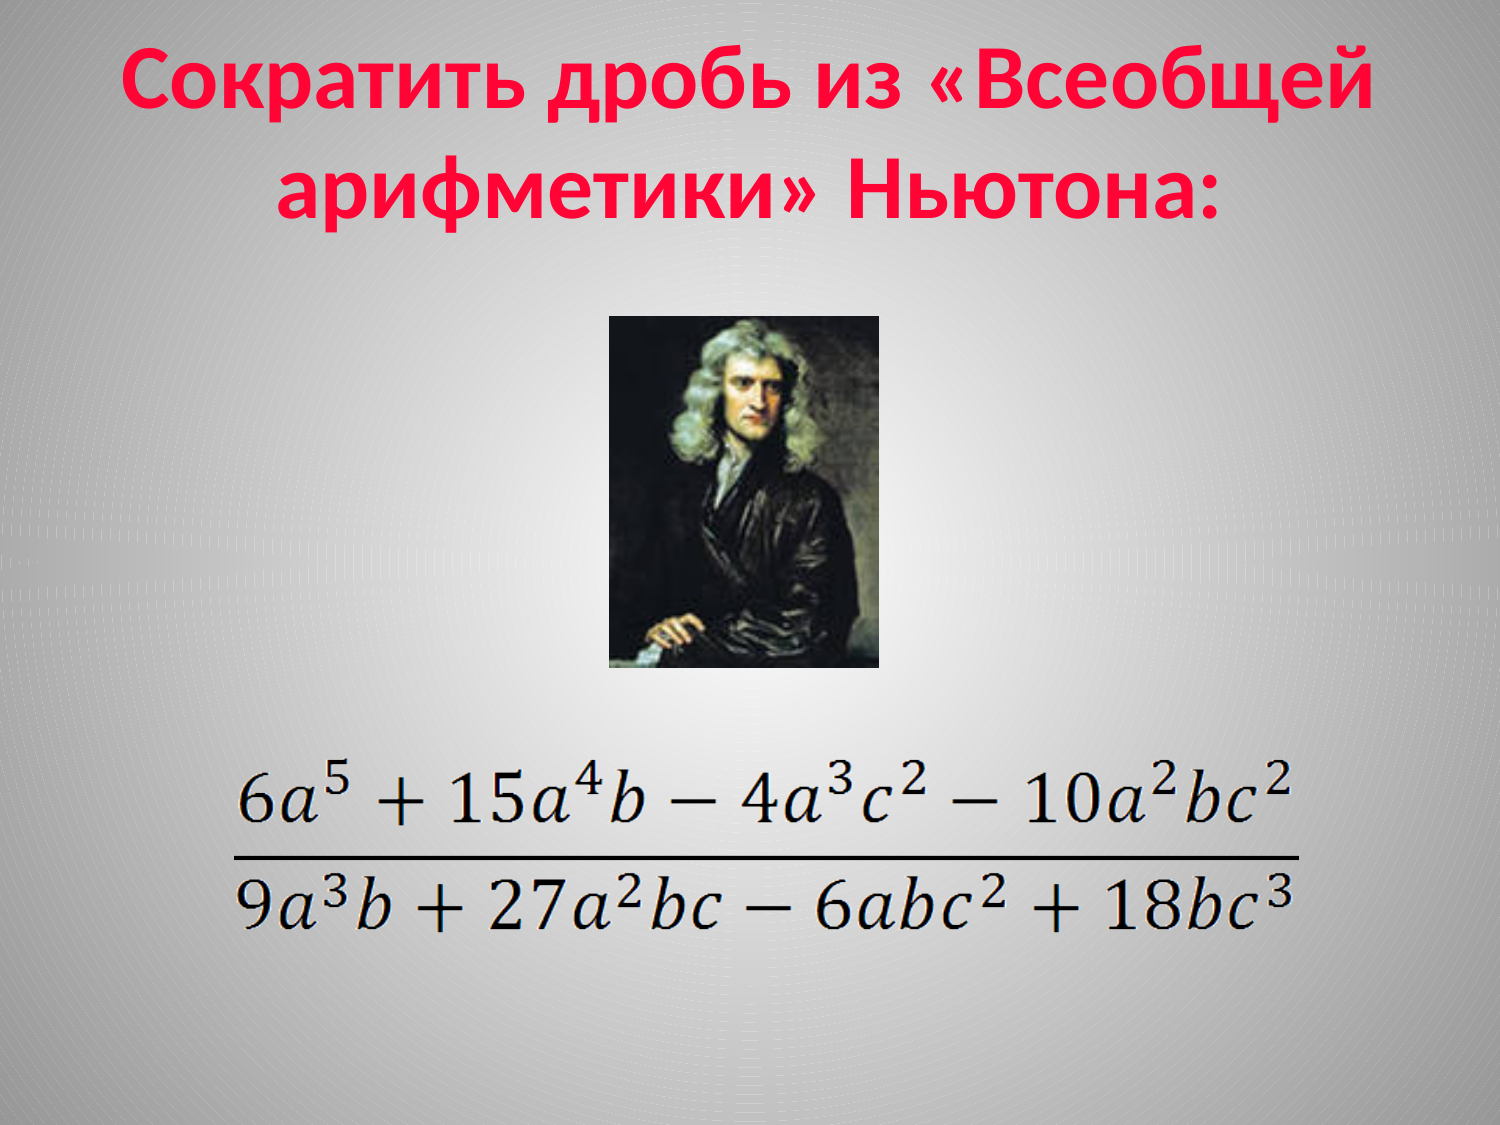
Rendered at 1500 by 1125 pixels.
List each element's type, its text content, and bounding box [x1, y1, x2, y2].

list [609, 316, 880, 669]
picture [234, 749, 1299, 948]
title Сократить дробь из «Всеобщей арифметики» Ньютона: [74, 58, 1426, 305]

#### Exercise details:
Pictures aside, print every line of the material exactly.

#### Task output:
Rendered at 1500 by 1125 pixels.
List each element's type, its text content, and bounding box [x1, y1, x2, y2].

list [609, 316, 880, 669]
picture [234, 749, 1299, 948]
title Сократить дробь из «Всеобщей арифметики» Ньютона: [74, 58, 1426, 305]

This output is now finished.